In proposito si ricorda che la giurisprudenza costituzionale richiede in generale l'adozione di procedure concertative con il sistema delle autonomie territoriali; in particolare poi, la giurisprudenza costituzionale (si veda ad esempio le sentenze n. 7 e n. 251 del 2016) appare orientata a ritenere la previsione dell'intesa la forma più idonea di coinvolgimento regionale in presenza di prevalenza di una materia di legislazione concorrente o di residuale competenza regionale, ovvero (sentenze n. 56 e n. 72 del 2019) in presenza di un intervento che rappresenti un "nodo inestricabile" di competenze esclusive, concorrenti e residuali nel quale non sia possibile stabilire una competenza prevalente, potendosi quindi procedere, sembra desumersi, negli altri casi (come la prevalenza di una competenza esclusiva statale o la presenza di un numero limitato e chiaramente definibili di competenze sia statali sia concorrenti o residuali) alla previsione del parere.

Alla luce di ciò, il provvedimento prevede alcune forme di coinvolgimento del sistema delle autonomie territoriali.
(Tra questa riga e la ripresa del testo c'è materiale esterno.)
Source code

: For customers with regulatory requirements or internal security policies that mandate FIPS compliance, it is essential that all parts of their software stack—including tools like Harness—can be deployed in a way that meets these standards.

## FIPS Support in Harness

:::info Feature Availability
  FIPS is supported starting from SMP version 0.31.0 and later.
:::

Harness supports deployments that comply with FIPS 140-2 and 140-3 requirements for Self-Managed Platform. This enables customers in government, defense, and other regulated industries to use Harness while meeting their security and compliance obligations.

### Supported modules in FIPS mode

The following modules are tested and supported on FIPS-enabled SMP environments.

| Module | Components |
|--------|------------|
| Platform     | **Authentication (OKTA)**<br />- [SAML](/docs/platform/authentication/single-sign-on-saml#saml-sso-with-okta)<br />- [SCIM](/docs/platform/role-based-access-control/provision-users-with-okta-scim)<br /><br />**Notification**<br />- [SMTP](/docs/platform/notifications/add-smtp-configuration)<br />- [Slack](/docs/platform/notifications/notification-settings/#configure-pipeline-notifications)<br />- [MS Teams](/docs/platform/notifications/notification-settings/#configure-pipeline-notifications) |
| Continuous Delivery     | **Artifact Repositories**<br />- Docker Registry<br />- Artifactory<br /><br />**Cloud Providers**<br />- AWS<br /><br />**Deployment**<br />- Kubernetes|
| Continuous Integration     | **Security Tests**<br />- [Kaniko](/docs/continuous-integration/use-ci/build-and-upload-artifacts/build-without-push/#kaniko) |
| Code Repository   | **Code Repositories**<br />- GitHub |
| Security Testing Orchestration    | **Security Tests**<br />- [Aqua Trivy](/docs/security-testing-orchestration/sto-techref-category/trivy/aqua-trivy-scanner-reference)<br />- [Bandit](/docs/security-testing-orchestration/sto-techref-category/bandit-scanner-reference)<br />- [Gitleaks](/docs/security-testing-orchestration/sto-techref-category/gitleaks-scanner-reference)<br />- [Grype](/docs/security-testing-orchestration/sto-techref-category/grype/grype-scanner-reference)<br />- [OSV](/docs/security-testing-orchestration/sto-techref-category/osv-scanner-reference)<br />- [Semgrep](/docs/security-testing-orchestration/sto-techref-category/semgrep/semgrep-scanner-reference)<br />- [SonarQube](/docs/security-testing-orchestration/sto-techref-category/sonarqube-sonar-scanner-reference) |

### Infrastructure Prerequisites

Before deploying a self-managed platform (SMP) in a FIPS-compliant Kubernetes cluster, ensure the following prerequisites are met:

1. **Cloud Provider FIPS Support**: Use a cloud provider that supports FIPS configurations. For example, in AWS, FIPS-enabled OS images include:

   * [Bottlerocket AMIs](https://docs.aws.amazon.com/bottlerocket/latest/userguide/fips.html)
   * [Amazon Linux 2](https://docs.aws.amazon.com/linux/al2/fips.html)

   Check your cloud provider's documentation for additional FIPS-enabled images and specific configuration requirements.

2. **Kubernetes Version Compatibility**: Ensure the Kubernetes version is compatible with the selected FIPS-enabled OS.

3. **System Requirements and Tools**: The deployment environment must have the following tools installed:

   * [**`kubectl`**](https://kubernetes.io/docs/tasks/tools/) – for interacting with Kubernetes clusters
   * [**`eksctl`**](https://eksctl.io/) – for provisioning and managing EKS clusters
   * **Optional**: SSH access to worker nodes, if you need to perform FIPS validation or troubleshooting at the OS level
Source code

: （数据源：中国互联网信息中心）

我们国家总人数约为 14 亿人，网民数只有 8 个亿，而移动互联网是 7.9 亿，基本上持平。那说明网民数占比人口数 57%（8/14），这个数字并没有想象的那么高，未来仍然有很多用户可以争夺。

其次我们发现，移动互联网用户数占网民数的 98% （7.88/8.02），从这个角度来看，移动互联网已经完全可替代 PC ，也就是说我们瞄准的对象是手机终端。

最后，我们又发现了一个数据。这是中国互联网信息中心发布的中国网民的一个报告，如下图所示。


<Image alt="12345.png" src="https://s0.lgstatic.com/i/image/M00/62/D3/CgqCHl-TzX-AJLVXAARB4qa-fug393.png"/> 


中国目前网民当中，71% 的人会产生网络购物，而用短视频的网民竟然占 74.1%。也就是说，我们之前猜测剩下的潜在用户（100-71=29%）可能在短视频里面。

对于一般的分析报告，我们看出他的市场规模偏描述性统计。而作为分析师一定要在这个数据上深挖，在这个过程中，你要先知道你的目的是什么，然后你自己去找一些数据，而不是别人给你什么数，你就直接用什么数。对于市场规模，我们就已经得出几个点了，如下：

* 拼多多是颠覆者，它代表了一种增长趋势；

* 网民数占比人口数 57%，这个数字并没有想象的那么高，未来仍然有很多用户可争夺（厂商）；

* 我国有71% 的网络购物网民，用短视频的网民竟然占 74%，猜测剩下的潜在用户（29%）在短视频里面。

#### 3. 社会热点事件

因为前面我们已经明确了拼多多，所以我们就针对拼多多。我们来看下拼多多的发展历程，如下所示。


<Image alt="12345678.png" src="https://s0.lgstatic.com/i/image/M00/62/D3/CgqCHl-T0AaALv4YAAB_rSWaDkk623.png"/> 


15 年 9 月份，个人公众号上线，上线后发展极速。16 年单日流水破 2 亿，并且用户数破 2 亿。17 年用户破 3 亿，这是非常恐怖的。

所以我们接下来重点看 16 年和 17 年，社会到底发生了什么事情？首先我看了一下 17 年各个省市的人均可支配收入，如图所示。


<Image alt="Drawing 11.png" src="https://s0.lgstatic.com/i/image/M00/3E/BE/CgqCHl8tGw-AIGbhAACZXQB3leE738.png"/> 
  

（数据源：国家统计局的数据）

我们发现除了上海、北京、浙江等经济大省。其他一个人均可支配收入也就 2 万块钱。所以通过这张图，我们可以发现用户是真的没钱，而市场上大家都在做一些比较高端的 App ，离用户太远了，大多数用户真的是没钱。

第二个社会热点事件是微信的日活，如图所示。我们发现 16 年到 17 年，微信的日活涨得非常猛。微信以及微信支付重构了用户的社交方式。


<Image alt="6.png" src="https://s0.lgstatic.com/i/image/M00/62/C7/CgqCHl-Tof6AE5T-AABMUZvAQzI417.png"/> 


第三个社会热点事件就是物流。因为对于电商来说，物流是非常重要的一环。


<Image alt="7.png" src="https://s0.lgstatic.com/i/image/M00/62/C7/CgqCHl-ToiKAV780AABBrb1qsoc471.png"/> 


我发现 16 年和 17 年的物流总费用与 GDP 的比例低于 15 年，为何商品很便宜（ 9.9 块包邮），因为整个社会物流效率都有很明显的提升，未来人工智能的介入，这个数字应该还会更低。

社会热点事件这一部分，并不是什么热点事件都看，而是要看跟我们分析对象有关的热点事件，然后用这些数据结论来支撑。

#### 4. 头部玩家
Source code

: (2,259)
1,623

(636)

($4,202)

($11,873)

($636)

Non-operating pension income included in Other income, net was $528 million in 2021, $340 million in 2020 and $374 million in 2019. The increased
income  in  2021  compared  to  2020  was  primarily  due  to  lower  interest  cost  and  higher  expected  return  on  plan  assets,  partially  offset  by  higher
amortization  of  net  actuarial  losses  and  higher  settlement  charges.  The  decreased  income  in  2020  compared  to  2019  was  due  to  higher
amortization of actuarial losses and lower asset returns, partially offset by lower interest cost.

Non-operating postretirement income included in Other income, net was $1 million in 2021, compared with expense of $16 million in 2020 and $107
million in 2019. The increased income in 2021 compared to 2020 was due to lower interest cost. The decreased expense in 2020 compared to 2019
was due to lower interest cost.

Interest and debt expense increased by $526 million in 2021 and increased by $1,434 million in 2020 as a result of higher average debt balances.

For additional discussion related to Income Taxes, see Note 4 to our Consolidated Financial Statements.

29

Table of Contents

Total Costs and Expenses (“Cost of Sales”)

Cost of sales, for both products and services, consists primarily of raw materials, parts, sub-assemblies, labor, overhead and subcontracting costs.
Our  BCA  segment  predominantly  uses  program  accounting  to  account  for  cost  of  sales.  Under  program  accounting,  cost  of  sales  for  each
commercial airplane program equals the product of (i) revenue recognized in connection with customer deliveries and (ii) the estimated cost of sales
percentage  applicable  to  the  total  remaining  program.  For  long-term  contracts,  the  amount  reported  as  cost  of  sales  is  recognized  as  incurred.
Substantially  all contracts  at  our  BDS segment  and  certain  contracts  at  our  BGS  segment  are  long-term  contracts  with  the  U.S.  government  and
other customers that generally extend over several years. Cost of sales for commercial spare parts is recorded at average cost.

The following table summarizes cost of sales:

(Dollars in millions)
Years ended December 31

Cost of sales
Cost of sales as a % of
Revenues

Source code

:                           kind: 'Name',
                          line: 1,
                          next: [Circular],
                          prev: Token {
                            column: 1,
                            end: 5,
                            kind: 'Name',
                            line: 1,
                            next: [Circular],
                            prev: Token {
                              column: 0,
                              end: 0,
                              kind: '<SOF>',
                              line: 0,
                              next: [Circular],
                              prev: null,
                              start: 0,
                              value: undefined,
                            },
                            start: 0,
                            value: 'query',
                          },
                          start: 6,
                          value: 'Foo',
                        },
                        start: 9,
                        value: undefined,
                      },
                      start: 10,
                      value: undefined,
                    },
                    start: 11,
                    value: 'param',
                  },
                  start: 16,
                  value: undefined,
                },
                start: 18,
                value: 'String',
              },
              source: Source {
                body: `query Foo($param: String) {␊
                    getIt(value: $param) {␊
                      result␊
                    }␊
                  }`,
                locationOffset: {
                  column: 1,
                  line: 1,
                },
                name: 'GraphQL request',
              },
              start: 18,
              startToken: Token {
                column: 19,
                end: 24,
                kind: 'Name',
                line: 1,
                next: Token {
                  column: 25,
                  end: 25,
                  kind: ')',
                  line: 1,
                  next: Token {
In particolare:

  • il comma 1 dell'articolo 4 prevede il parere della Conferenza unificata ai fini dell'adozione del programma nazionale per la rigenerazione urbana; al riguardo, si valuti l'opportunità di prevedere piuttosto, alla luce del carattere concorrente della competenza legislativa prevalentemente coinvolta, l'intesa;
  • il comma 3 dell'articolo 10 correttamente prevede la previa intesa in sede di Conferenza unificata ai fini dell'adozione del decreto di riparto del fondo nazionale per la rigenerazione urbana.

Il comma 4 dell'articolo 13 precisa che i decreti legislativi attuativi della delega conferita dall'articolo per la redazione di un nuovo testo unico dell'edilizia sono adottati su proposta del Presidente del Consiglio dei ministri, disponendo che sui relativi schemi venga acquisito il parere del Consiglio di Stato e delle competenti Commissioni parlamentari, da rendersi entro quarantacinque giorni dalla richiesta. Decorso tale termine, i decreti possono essere emanati anche senza i predetti pareri. Entro due anni dalla loro entrata in vigore, possono ad essi essere apportate le correzioni e integrazioni che l'applicazione pratica renda necessarie od opportune, con lo stesso procedimento e in base ai medesimi principi e criteri direttivi previsti per l'emanazione dei decreti originari. Al riguardo, si valuti l'opportunità di prevedere forme di coinvolgimento del sistema delle autonomie territoriali, quali ad esempio l'intesa in sede di Conferenza unificata  ai fini dell'adozione degli schemi di decreto legislativo, alla luce del carattere concorrente della competenza legislativa prevalentemente coinvolta.